--- TO DO ---
Your task is to repeat exactly the lines below between the line holding "til $x \geq 15$." and the line holding "to the path", inclusive, and only those.

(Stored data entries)
· · ·
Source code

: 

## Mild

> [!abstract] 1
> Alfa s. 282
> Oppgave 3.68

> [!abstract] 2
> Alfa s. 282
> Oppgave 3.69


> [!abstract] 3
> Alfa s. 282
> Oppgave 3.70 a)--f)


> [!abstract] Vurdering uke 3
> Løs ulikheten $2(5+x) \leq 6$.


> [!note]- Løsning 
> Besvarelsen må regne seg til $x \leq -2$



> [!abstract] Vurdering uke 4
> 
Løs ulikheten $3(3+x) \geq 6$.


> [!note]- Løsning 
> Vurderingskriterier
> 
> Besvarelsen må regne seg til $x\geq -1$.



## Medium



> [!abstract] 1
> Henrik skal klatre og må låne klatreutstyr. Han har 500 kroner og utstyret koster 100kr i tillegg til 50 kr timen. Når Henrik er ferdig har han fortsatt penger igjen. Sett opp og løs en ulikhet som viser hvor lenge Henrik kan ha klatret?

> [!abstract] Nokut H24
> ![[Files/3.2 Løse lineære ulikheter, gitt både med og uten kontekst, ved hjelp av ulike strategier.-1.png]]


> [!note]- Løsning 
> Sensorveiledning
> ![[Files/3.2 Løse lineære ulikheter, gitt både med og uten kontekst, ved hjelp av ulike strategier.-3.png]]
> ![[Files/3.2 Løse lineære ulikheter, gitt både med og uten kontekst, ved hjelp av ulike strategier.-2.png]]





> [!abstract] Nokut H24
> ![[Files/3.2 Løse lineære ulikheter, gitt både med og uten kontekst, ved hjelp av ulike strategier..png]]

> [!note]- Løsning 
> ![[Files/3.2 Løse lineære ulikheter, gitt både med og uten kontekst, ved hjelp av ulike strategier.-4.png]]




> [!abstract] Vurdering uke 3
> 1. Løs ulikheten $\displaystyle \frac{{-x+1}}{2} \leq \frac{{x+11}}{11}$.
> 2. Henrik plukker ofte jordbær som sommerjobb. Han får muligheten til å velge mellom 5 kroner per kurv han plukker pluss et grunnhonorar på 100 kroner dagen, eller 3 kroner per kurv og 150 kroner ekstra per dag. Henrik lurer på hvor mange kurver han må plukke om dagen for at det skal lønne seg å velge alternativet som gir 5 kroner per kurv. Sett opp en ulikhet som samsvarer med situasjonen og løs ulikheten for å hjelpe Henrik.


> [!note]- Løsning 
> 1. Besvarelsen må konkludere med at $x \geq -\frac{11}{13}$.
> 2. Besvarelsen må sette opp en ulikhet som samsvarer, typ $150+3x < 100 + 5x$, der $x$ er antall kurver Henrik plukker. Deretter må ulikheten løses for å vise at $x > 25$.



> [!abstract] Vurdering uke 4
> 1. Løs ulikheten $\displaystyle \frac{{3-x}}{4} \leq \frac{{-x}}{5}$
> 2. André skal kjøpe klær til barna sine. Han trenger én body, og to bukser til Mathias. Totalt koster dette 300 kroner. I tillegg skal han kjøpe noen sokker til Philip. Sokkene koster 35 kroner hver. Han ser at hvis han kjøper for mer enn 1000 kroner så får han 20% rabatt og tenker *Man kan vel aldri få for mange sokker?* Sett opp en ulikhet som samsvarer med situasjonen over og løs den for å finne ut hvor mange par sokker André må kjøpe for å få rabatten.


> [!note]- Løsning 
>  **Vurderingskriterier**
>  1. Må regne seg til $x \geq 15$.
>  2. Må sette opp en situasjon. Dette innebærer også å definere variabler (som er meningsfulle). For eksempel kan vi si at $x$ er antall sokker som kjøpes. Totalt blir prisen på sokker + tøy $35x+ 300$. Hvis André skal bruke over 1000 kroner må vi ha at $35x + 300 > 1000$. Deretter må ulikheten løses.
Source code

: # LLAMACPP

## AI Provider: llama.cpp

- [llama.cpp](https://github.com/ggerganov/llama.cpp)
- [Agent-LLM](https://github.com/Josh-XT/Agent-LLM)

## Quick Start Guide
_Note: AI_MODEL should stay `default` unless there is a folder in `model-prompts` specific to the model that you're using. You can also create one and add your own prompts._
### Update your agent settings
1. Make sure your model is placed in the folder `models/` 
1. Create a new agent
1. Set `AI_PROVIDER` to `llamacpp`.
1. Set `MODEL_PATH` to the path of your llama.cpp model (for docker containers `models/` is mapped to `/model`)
· · ·
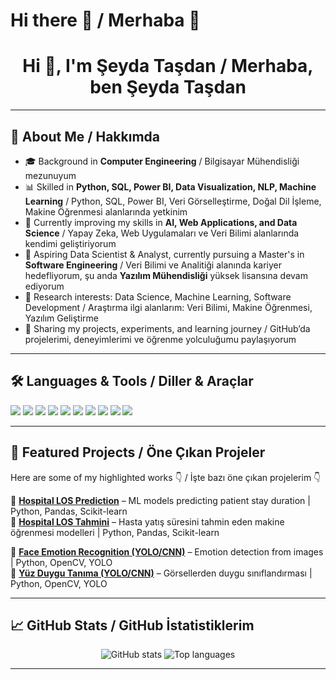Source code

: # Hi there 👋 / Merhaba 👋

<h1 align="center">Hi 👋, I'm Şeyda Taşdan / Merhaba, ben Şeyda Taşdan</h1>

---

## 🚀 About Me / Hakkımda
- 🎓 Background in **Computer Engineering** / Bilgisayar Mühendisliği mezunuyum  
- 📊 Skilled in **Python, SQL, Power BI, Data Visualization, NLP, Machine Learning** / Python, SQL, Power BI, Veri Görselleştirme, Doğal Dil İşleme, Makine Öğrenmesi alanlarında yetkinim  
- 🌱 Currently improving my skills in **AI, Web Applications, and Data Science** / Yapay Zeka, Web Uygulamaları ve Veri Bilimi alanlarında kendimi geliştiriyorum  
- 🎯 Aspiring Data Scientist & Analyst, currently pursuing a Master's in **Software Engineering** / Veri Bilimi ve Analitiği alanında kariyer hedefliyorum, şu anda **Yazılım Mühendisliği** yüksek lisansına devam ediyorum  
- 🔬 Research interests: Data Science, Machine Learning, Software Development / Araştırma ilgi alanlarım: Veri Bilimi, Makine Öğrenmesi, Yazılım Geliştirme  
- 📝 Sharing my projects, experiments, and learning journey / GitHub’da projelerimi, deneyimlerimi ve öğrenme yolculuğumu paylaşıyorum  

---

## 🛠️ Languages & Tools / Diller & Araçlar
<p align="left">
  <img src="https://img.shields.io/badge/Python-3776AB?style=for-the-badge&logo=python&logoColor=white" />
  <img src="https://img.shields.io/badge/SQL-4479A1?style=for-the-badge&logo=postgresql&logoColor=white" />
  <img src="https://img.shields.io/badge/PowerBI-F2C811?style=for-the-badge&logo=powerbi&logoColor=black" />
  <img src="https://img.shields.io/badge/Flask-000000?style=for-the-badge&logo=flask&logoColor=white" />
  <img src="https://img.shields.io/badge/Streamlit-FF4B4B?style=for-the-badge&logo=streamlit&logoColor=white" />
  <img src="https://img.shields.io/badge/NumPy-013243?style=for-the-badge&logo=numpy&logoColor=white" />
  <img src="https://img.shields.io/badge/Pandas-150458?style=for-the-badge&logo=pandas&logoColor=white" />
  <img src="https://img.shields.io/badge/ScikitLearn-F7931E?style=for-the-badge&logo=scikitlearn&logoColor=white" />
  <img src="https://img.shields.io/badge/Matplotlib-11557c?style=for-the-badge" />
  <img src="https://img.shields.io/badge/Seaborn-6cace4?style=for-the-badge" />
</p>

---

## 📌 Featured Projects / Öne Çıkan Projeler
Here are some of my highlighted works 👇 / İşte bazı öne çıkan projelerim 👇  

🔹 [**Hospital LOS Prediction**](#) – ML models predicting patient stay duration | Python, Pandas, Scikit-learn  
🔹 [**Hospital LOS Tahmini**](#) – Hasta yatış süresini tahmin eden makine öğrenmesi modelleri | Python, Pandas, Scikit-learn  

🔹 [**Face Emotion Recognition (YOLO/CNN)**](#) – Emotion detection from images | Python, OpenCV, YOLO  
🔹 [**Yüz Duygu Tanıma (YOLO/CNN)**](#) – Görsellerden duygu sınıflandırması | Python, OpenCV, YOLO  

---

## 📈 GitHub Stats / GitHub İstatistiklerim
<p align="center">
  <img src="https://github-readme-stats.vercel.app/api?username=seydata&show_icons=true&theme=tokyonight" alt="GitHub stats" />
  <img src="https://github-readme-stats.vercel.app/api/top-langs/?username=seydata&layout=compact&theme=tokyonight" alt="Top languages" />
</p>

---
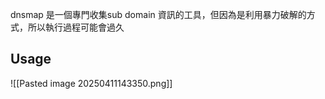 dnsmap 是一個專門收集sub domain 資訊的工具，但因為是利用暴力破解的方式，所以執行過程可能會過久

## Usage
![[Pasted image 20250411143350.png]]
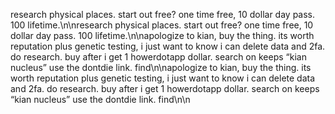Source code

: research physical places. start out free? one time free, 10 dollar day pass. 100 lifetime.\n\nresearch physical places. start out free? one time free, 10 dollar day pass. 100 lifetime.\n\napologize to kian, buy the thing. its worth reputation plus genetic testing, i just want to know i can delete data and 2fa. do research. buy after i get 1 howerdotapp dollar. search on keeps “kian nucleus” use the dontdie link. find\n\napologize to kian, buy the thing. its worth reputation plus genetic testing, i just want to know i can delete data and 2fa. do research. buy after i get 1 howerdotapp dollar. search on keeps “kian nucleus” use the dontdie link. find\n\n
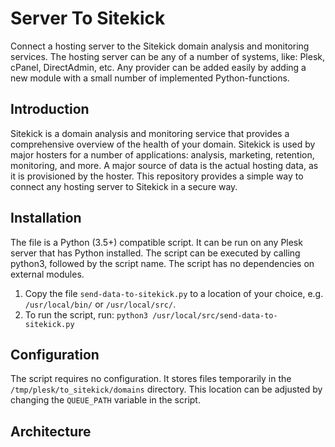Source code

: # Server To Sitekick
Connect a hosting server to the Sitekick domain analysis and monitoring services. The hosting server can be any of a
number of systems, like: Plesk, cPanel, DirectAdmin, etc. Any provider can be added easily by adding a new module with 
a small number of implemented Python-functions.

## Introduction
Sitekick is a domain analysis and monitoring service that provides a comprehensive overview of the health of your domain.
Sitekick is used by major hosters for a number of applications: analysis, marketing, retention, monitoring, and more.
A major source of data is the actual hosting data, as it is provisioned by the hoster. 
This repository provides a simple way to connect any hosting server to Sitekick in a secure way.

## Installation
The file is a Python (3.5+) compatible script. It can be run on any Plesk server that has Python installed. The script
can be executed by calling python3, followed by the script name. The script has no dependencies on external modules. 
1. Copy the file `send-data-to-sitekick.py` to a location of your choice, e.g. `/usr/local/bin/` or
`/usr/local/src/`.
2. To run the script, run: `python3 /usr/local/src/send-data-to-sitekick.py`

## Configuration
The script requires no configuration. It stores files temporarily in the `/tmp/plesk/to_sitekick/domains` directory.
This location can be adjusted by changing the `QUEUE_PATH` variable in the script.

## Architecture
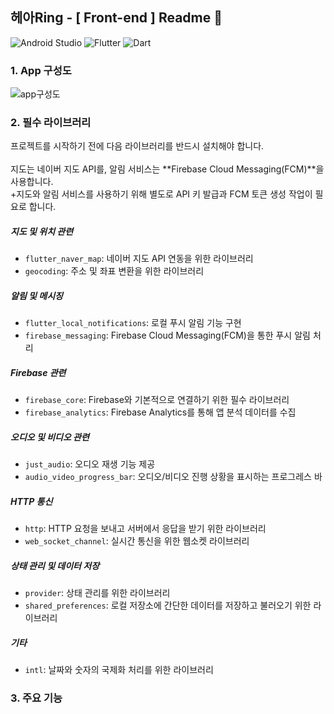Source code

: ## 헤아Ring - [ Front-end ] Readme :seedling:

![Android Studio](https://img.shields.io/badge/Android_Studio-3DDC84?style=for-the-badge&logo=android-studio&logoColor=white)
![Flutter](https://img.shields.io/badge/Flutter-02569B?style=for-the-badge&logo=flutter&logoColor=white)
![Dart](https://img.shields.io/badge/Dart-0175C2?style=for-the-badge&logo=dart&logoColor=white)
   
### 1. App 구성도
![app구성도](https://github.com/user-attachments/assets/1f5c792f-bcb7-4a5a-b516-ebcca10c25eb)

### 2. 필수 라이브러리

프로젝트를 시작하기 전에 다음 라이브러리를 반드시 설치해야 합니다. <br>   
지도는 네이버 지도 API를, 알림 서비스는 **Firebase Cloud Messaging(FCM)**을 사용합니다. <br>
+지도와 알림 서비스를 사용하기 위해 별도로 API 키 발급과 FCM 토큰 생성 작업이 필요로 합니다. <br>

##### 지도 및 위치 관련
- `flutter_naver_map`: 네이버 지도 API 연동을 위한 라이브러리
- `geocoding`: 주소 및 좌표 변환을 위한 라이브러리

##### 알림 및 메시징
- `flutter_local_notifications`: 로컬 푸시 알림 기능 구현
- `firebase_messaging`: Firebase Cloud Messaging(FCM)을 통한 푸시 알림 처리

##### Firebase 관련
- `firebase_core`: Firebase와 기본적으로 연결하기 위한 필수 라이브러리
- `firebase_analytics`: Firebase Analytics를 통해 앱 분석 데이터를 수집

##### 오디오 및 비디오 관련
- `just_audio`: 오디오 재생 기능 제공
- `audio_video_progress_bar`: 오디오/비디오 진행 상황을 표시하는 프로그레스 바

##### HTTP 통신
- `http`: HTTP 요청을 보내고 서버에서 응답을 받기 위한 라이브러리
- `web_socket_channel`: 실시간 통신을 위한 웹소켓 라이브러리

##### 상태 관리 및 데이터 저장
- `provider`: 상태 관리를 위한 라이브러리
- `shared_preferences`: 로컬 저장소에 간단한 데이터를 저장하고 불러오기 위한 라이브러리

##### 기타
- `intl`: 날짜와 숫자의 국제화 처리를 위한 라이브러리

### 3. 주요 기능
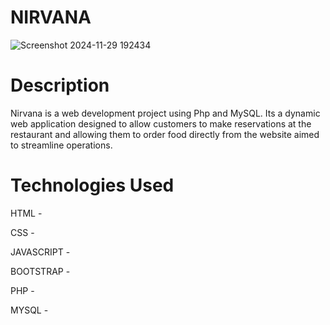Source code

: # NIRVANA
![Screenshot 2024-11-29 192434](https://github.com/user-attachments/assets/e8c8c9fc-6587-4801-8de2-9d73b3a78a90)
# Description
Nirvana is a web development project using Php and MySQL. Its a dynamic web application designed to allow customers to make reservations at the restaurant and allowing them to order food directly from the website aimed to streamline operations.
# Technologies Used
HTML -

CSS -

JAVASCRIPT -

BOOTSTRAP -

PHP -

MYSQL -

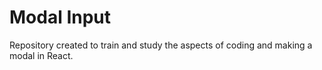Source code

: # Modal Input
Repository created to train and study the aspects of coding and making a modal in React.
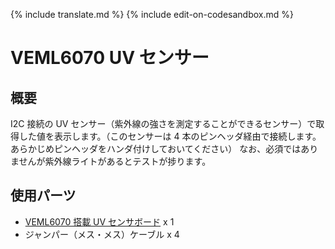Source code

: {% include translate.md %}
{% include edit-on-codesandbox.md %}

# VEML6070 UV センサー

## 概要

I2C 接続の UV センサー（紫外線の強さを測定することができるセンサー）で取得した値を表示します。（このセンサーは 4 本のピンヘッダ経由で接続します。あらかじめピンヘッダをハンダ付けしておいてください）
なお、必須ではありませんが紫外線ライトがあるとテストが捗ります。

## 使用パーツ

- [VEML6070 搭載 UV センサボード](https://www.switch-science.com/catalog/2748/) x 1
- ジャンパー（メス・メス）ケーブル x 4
· · ·
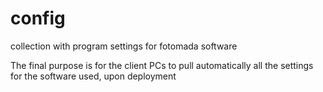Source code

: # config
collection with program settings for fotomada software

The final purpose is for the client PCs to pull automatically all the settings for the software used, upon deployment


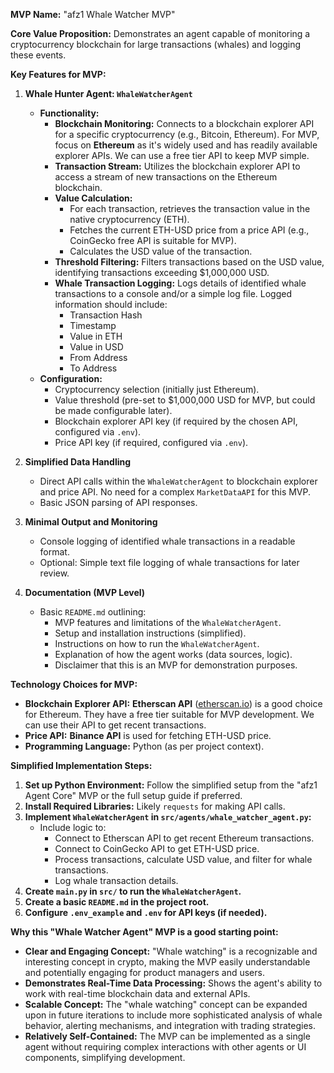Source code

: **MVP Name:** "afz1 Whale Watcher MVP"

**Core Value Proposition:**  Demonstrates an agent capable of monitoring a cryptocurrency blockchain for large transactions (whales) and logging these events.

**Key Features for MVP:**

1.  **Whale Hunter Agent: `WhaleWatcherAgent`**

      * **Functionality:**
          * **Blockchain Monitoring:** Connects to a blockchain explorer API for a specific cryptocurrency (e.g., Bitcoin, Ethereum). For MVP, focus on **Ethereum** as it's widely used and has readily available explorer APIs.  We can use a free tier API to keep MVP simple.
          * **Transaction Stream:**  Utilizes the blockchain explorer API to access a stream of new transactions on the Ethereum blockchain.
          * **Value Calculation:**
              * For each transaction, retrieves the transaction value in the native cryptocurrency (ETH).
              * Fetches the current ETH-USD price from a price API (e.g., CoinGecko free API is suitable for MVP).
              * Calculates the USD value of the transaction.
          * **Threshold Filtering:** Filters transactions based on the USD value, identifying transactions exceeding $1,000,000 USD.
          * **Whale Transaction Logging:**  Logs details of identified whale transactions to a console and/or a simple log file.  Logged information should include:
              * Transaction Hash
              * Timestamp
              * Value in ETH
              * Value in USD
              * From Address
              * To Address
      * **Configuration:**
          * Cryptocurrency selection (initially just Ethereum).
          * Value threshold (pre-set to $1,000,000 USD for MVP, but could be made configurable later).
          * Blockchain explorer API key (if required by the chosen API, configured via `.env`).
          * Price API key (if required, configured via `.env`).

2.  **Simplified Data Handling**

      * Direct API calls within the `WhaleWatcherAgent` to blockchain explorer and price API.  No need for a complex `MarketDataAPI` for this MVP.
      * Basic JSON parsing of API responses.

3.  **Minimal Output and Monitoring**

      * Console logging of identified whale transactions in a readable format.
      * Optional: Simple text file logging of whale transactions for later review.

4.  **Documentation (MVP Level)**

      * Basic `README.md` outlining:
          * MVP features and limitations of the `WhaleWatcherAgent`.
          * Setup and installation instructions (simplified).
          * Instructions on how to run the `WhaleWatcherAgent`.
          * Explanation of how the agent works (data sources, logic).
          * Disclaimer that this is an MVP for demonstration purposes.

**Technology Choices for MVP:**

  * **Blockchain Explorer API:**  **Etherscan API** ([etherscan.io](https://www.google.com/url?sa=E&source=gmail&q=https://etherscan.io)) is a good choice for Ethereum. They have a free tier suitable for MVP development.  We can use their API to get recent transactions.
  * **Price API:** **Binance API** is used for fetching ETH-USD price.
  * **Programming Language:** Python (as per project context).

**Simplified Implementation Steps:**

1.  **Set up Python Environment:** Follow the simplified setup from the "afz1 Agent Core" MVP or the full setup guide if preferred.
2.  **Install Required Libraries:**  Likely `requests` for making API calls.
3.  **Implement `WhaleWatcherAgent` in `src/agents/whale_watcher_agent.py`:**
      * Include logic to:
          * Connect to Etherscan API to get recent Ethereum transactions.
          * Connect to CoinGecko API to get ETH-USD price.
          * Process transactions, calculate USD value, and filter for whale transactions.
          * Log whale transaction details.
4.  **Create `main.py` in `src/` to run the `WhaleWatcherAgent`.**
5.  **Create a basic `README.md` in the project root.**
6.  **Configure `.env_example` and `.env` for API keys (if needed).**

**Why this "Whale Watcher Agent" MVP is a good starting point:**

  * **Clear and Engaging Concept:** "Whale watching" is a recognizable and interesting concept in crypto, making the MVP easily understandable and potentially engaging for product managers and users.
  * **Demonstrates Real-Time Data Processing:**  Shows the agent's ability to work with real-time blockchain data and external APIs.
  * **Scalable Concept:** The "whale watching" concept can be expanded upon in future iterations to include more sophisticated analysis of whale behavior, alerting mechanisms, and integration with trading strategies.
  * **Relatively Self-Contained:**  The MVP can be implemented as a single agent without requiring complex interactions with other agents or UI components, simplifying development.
· · ·
--- PROBLEM SOLUTION ---
>  1. Må regne seg til $x \geq 15$.
>  2. Må sette opp en situasjon. Dette innebærer også å definere variabler (som er meningsfulle). For eksempel kan vi si at $x$ er antall sokker som kjøpes. Totalt blir prisen på sokker + tøy $35x+ 300$. Hvis André skal bruke over 1000 kroner må vi ha at $35x + 300 > 1000$. Deretter må ulikheten løses.
Source code

: # LLAMACPP

## AI Provider: llama.cpp

- [llama.cpp](https://github.com/ggerganov/llama.cpp)
- [Agent-LLM](https://github.com/Josh-XT/Agent-LLM)

## Quick Start Guide
_Note: AI_MODEL should stay `default` unless there is a folder in `model-prompts` specific to the model that you're using. You can also create one and add your own prompts._
### Update your agent settings
1. Make sure your model is placed in the folder `models/` 
1. Create a new agent
1. Set `AI_PROVIDER` to `llamacpp`.
1. Set `MODEL_PATH` to the path of your llama.cpp model (for docker containers `models/` is mapped to `/model`)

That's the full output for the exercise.